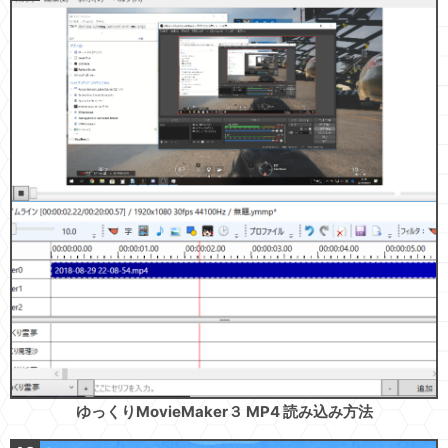
ゆっくりMovieMaker３ MP4 読み込み方法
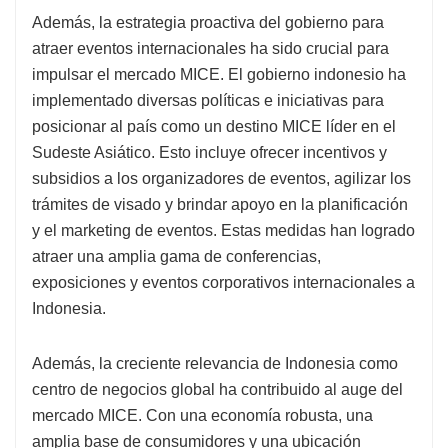
Además, la estrategia proactiva del gobierno para
atraer eventos internacionales ha sido crucial para
impulsar el mercado MICE. El gobierno indonesio ha
implementado diversas políticas e iniciativas para
posicionar al país como un destino MICE líder en el
Sudeste Asiático. Esto incluye ofrecer incentivos y
subsidios a los organizadores de eventos, agilizar los
trámites de visado y brindar apoyo en la planificación
y el marketing de eventos. Estas medidas han logrado
atraer una amplia gama de conferencias,
exposiciones y eventos corporativos internacionales a
Indonesia.
Además, la creciente relevancia de Indonesia como
centro de negocios global ha contribuido al auge del
mercado MICE. Con una economía robusta, una
amplia base de consumidores y una ubicación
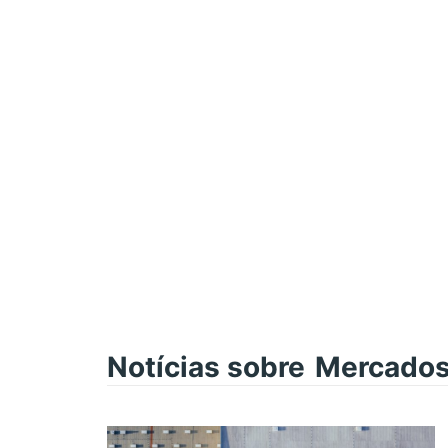
Notícias sobre
Mercados 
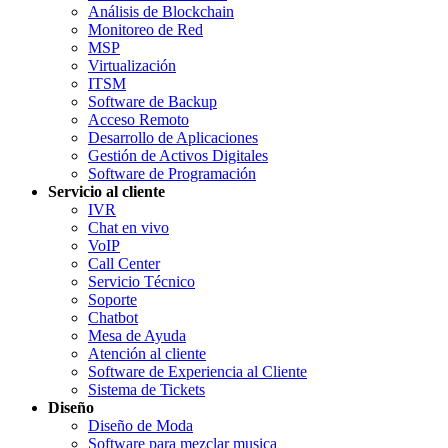
Análisis de Blockchain
Monitoreo de Red
MSP
Virtualización
ITSM
Software de Backup
Acceso Remoto
Desarrollo de Aplicaciones
Gestión de Activos Digitales
Software de Programación
Servicio al cliente
IVR
Chat en vivo
VoIP
Call Center
Servicio Técnico
Soporte
Chatbot
Mesa de Ayuda
Atención al cliente
Software de Experiencia al Cliente
Sistema de Tickets
Diseño
Diseño de Moda
Software para mezclar musica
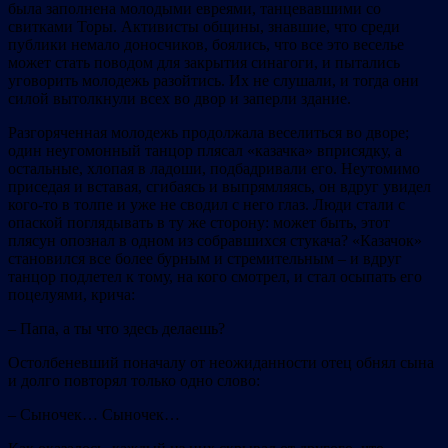
была заполнена молодыми евреями, танцевавшими со
свитками Торы. Активисты общины, знавшие, что среди
публики немало доносчиков, боялись, что все это веселье
может стать поводом для закрытия синагоги, и пытались
уговорить молодежь разойтись. Их не слушали, и тогда они
силой вытолкнули всех во двор и заперли здание.
Разгоряченная молодежь продолжала веселиться во дворе;
один неугомонный танцор плясал «казачка» вприсядку, а
остальные, хлопая в ладоши, подбадривали его. Неутомимо
приседая и вставая, сгибаясь и выпрямляясь, он вдруг увидел
кого‐то в толпе и уже не сводил с него глаз. Люди стали с
опаской поглядывать в ту же сторону: может быть, этот
плясун опознал в одном из собравшихся стукача? «Казачок»
становился все более бурным и стремительным – и вдруг
танцор подлетел к тому, на кого смотрел, и стал осыпать его
поцелуями, крича:
– Папа, а ты что здесь делаешь?
Остолбеневший поначалу от неожиданности отец обнял сына
и долго повторял только одно слово:
– Сыночек… Сыночек…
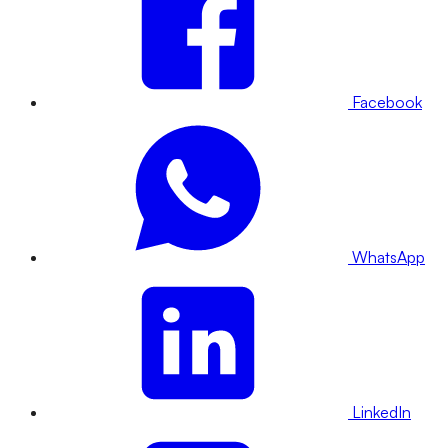
Facebook
WhatsApp
LinkedIn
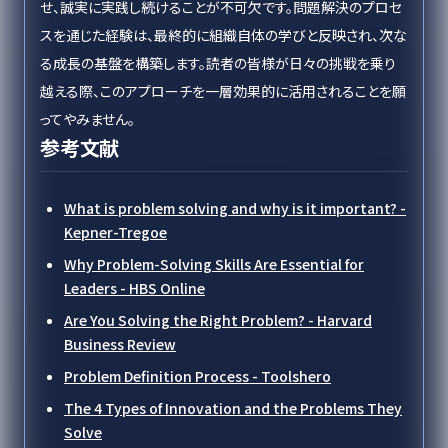
せ、誠実に実践し続けることが不可欠です。問題解決のプロセ
スを通じた経験は、最終的に組織自体の学びと反映され、次な
る成長の基盤を構築します。読者の皆様が日々の挑戦を乗り
越える際、このアプローチを一層効果的に活用されることを願
ってやみません。
参考文献
What is problem solving and why is it important? -
Kepner-Tregoe
Why Problem-Solving Skills Are Essential for
Leaders - HBS Online
Are You Solving the Right Problem? - Harvard
Business Review
Problem Definition Process - Toolshero
The 4 Types of Innovation and the Problems They
Solve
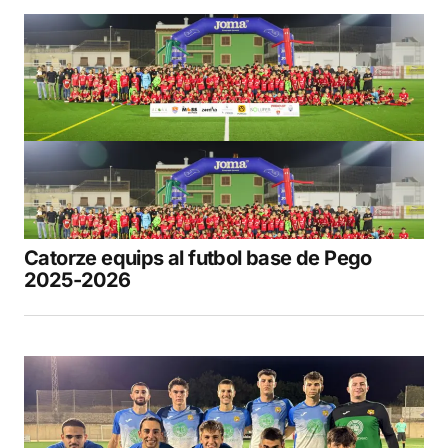
Catorze equips al futbol base de Pego
2025-2026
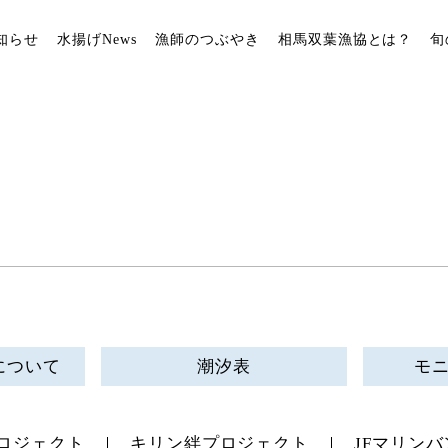
知らせ
水揚げNews
漁師のつぶやき
相馬双葉漁協とは？
旬
について
潮汐表
モ
ロジェクト
キリン絆プロジェクト
JFマリンバ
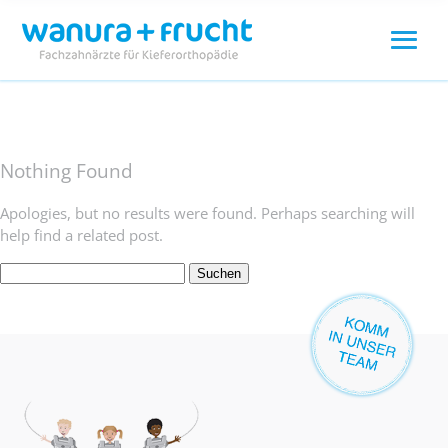
Nothing Found
Apologies, but no results were found. Perhaps searching will
help find a related post.
Suchen
nach:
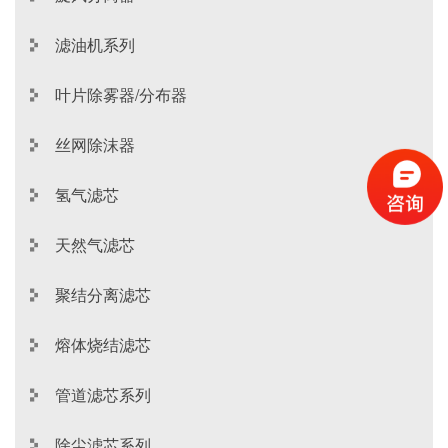
滤油机系列
叶片除雾器/分布器
丝网除沫器
氢气滤芯
天然气滤芯
聚结分离滤芯
熔体烧结滤芯
管道滤芯系列
除尘滤芯系列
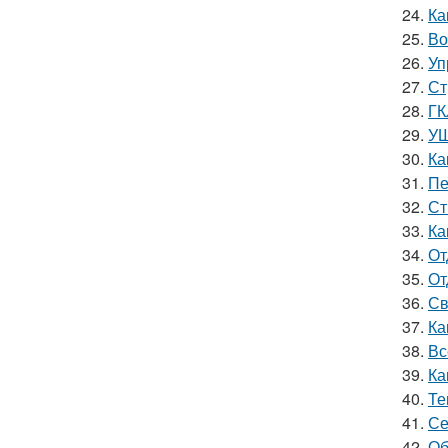
24.
Ка
25.
Во
26.
Уп
27.
Ст
28.
ГК
29.
УШ
30.
Ка
31.
Пе
32.
Ст
33.
Ка
34.
От
35.
От
36.
Св
37.
Ка
38.
Вс
39.
Ка
40.
Те
41.
Се
42.
Об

________________________

### Exercise brief
For each line in the records that holds "amplia", show that line as it stands.

### Solved problem
atraer una amplia gama de conferencias,
amplia base de consumidores y una ubicación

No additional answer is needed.